- **CONSIGNE 1**
Dans le texte ci-dessous sur l'accélération de nos vies, relevez tout ce que, selon la phrase qui commence par « En effet », nous ne cessons d'accélérer.

- **DOCUMENT SOURCE**
◇ ◇ ◇ ◇
Examinons de plus près le paradoxe de l’accélération de nos vies évoqué juste avant. Celui-ci est à double détente : premièrement, plus on gagne du temps et moins ou en a… Les nouvelles technologies (au moins deux moments importants dans l’histoire de cette « révolution », la machine à vapeur et l’ordinateur) ont considérablement contracté le temps et l’espace (cf. à ce sujet ma précédente conférence à Narbonne sur « La Culture-Monde »). En effet, alors que nous ne cessons de gagner du temps, d’accélérer le flux de l’argent, le rythme de la production, l’échange des informations, le transit des marchandises et le déplacement des personnes, alors que nous gagnons tous les jours du temps sur le temps, nous avons l’impression d’avoir de moins en moins de temps, que ce soit au niveau personnel, social, économique ou politique. Plus nous allons vite, plus nous sommes débordés, pourquoi ? Parce que derrière l’accélération des techniques (qui devrait logiquement nous faire économiser du temps…), il y a une demande de vitesse qui vient d’ailleurs, et qui relève d’une logique sociale et existentielle : l’accélération des techniques correspond à une accélération plus grande encore de nos rythmes de vie. Prenons deux exemples : nous gagnons effectivement du « temps libre » en allant à un endroit en voiture plutôt qu’à pied : 5’ suffisent, alors qu’une heure à pied était nécessaire… mais il faut distinguer ici logique individuelle et logique sociale : avec la voiture, c’est la vie sociale dans son ensemble qui s’accélère. Deuxième exemple : la communication électronique (mail) est beaucoup plus rapide et puissante (possibilité d’envoyer presque instantanément un message à 1000 personnes) que tout autre forme de communication : mais nous avons tous fait l’expérience (professionnellement notamment) que ce progrès s’accompagne inévitablement d’un accroissement très important de ces communications. C’est une logique de « montée en flèche » : nous consommons plus de biens et d’informations, le nombre d’options et de possibilités s’accroît exponentiellement, et nous avons donc moins de temps à consacrer à chacune d’entre elles.
◇ ◇ ◇ ◇
- **DONNÉES FOURNIES**
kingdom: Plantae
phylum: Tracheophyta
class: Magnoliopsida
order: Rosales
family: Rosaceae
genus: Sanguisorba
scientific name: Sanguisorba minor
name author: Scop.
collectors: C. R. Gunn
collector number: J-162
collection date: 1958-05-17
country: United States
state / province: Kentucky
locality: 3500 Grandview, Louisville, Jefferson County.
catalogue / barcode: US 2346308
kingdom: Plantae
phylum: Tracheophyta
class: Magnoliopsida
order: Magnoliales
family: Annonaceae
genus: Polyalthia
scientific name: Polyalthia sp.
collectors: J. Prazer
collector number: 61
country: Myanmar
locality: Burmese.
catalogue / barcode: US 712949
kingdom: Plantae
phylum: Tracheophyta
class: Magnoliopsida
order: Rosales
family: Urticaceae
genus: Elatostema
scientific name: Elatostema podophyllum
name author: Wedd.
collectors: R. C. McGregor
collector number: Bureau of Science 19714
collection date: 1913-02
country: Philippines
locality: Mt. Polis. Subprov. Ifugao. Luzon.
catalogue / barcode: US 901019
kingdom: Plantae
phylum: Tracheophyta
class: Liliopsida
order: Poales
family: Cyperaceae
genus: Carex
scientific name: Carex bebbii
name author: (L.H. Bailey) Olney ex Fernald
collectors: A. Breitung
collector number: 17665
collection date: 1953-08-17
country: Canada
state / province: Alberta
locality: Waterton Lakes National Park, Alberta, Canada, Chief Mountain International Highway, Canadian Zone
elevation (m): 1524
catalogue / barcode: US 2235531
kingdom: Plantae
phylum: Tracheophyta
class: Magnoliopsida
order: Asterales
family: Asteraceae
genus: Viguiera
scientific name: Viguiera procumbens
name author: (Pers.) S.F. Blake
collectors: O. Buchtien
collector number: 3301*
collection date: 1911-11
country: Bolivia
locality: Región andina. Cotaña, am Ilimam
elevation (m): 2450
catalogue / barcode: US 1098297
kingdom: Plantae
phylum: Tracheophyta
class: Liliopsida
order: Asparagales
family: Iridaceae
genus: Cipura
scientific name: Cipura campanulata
◇ ◇ ◇ ◇
- **CONSIGNE 2**
Réécrivez les enregistrements à partir de la ligne qui contient « collector number: 17665 » jusqu'à la fin des enregistrements, en remplaçant « elevation (m) » par « altitude (m) » sans rien changer d'autre. Ne donnez que ces lignes.

- **CORRIGÉ 1**
- le flux de l'argent
- le rythme de la production
- l'échange des informations
- le transit des marchandises
- le déplacement des personnes

- **CORRIGÉ 2**
collector number: 17665
collection date: 1953-08-17
country: Canada
state / province: Alberta
locality: Waterton Lakes National Park, Alberta, Canada, Chief Mountain International Highway, Canadian Zone
altitude (m): 1524
catalogue / barcode: US 2235531
kingdom: Plantae
phylum: Tracheophyta
class: Magnoliopsida
order: Asterales
family: Asteraceae
genus: Viguiera
scientific name: Viguiera procumbens
name author: (Pers.) S.F. Blake
collectors: O. Buchtien
collector number: 3301*
collection date: 1911-11
country: Bolivia
locality: Región andina. Cotaña, am Ilimam
altitude (m): 2450
catalogue / barcode: US 1098297
kingdom: Plantae
phylum: Tracheophyta
class: Liliopsida
order: Asparagales
family: Iridaceae
genus: Cipura
scientific name: Cipura campanulata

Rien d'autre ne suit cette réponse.